#### Passage for review:
>>>>
Thursday, April 10, 2014

The Passion Narrative: Who Are These “Jews”?

The Jews, the Jews, the Jews—hoi Iudaioi in Greek—are everywhere in the Holy Week readings. But who they are is not as simple as the surface of the texts suggests.

Many, if not all preachers know that “the Jews” is used in many different ways. It doesn’t always mean the whole Jewish people. Very few parishes, however, use translations that make this clear, especially on Palm Sunday and Good Friday. Church-goers easily get the impression that "the Jews"en mass rejected Jesus. In past centuries, such distortions led again and again to religious murder. No less.

Diverse groups of "Jews"

Hoi Iudaioi means, in its most basic sense, the Jewish people as distinguished from other tribes and tongues. But those Jews who followed the Jewish man Jesus, of course, didn’t reject him. The “great crowds” of Jews at Passover “heard him gladly” and mourned his death (Mark 13, Luke 22; see blog #3 in this series). When the Jesus of the Fourth Gospel tells the Samaritan woman that “salvation is from the Jews,” he takes his stand firmly in the tradition of Moses and the Prophets, as remembered by the Jews, a.k.a. Judeans, who returned from the Exile (John 4:22).
<<<<
#### Prompt a:
Arrange the rows starting at the line that contains "Same format, now for the thermos flask." and ending at the last line of the rows as a JSON list of strings, one string per line, with blank lines left out.
The blog post and the rows come from separate sources.

#### Given entries:
>>>>
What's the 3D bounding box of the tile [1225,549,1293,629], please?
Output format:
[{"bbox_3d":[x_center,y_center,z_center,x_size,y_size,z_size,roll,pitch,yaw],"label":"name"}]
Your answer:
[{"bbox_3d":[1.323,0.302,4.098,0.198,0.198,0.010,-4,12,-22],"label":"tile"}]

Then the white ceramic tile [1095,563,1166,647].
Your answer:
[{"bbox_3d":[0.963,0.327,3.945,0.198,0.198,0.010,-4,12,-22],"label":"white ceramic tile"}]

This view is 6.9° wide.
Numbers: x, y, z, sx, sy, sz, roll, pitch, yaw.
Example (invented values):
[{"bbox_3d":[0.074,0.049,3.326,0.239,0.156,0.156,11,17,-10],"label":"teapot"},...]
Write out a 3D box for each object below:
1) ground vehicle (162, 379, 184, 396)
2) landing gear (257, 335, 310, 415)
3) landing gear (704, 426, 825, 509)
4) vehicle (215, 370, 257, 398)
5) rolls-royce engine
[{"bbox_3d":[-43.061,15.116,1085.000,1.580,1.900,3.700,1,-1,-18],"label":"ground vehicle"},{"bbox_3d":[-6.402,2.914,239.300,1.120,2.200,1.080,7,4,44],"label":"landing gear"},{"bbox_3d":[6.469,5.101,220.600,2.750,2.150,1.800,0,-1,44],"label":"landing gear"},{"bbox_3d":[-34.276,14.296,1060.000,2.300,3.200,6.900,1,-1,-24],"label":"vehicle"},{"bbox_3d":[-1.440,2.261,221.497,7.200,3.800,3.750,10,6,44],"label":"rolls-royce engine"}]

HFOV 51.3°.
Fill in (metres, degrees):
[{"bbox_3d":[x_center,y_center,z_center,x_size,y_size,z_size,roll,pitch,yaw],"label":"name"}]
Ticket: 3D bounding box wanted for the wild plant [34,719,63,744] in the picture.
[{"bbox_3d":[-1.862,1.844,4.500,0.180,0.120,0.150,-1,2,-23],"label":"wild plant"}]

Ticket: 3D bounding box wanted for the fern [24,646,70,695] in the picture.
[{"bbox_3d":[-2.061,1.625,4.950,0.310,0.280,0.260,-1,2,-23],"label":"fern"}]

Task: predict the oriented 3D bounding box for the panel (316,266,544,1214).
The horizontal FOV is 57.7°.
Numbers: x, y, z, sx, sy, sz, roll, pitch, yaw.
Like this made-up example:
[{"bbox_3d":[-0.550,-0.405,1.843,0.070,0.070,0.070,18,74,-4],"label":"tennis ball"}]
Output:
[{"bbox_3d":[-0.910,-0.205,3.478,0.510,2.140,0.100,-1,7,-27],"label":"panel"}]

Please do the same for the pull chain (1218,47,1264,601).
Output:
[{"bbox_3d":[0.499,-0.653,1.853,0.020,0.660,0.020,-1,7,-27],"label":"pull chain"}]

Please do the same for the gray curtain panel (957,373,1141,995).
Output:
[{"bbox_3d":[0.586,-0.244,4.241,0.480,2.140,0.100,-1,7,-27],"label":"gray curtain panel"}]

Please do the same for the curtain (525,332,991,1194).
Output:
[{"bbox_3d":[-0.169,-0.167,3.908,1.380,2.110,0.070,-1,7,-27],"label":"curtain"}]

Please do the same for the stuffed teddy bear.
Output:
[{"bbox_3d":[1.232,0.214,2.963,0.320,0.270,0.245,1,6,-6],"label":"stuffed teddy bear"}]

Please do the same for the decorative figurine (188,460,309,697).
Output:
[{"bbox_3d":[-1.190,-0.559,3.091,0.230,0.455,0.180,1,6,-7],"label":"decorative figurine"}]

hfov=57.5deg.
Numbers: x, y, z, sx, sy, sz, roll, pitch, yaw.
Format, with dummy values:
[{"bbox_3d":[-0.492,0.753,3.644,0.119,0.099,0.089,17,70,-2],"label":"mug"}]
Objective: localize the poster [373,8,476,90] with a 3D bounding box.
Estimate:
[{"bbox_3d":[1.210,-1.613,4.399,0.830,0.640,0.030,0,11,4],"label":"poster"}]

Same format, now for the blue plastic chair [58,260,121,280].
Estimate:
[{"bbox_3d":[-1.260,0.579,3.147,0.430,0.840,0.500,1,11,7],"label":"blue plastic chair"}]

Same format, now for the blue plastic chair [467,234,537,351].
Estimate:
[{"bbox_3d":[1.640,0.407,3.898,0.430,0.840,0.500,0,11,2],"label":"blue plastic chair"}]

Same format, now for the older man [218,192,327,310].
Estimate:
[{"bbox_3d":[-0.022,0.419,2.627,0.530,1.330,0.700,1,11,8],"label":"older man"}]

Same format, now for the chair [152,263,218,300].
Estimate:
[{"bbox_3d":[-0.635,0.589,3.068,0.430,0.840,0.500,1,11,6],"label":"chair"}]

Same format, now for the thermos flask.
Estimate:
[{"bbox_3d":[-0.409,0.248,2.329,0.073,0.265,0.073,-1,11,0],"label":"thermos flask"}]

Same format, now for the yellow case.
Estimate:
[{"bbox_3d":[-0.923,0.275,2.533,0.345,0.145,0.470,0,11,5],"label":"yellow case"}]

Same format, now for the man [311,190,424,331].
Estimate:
<<<<
#### Prompt b:
Rewrite the paragraph of the blog post that begins "Many, if not all preachers know" more briefly, keeping its main facts.

#### Written answer a:
[
  "Same format, now for the thermos flask.",
  "Estimate:",
  "[{\"bbox_3d\":[-0.409,0.248,2.329,0.073,0.265,0.073,-1,11,0],\"label\":\"thermos flask\"}]",
  "Same format, now for the yellow case.",
  "Estimate:",
  "[{\"bbox_3d\":[-0.923,0.275,2.533,0.345,0.145,0.470,0,11,5],\"label\":\"yellow case\"}]",
  "Same format, now for the man [311,190,424,331].",
  "Estimate:"
]

#### Written answer b:
Most preachers know that "the Jews" has many meanings and does not always refer to the whole Jewish people. Few parishes use translations that make this clear, especially on Palm Sunday and Good Friday. So churchgoers can easily conclude that the Jews as a whole rejected Jesus, a distortion that in past centuries repeatedly led to religious murder.